WORK TO COMPLETE: Copy out exactly the stretch of the listing below that begins at the line containing "# - Insert an" and ends at the line containing "pyautogui.click(961, 452)", and copy nothing outside it.

==== DATA FOR ANALYSIS ====

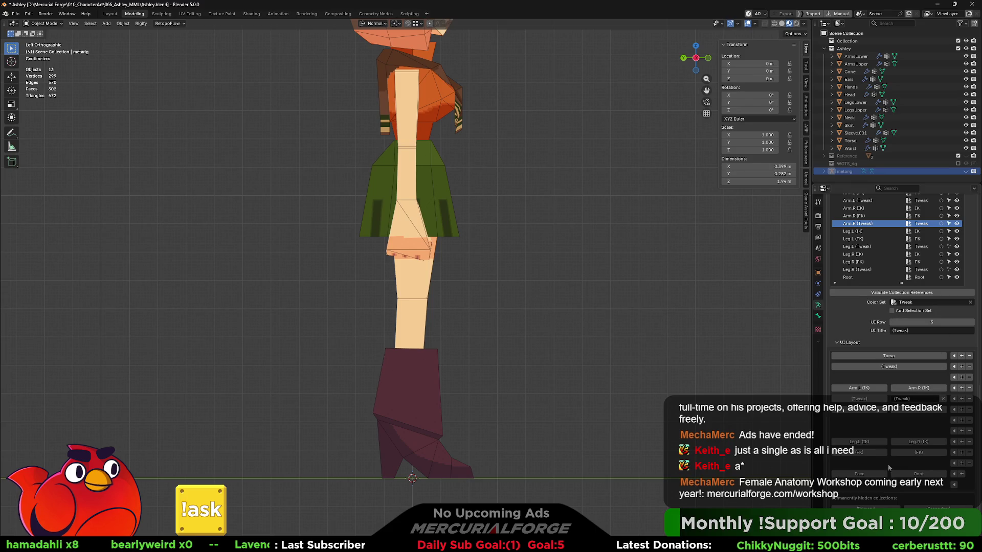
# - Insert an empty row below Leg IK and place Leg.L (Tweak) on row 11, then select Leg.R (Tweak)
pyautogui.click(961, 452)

====
==== DATA FOR ANALYSIS ====

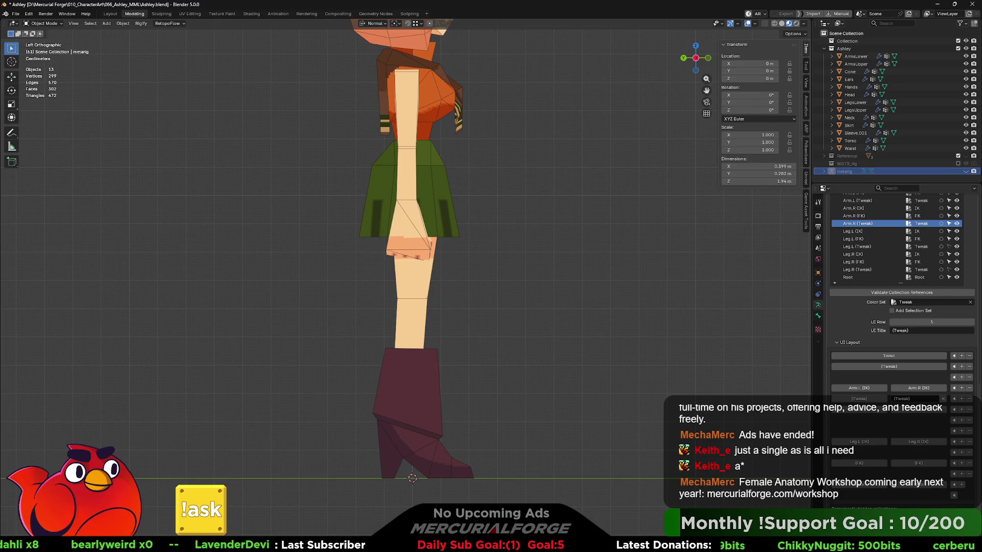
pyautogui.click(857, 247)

====

WRITTEN REPLY:
# - Insert an empty row below Leg IK and place Leg.L (Tweak) on row 11, then select Leg.R (Tweak)
pyautogui.click(961, 452)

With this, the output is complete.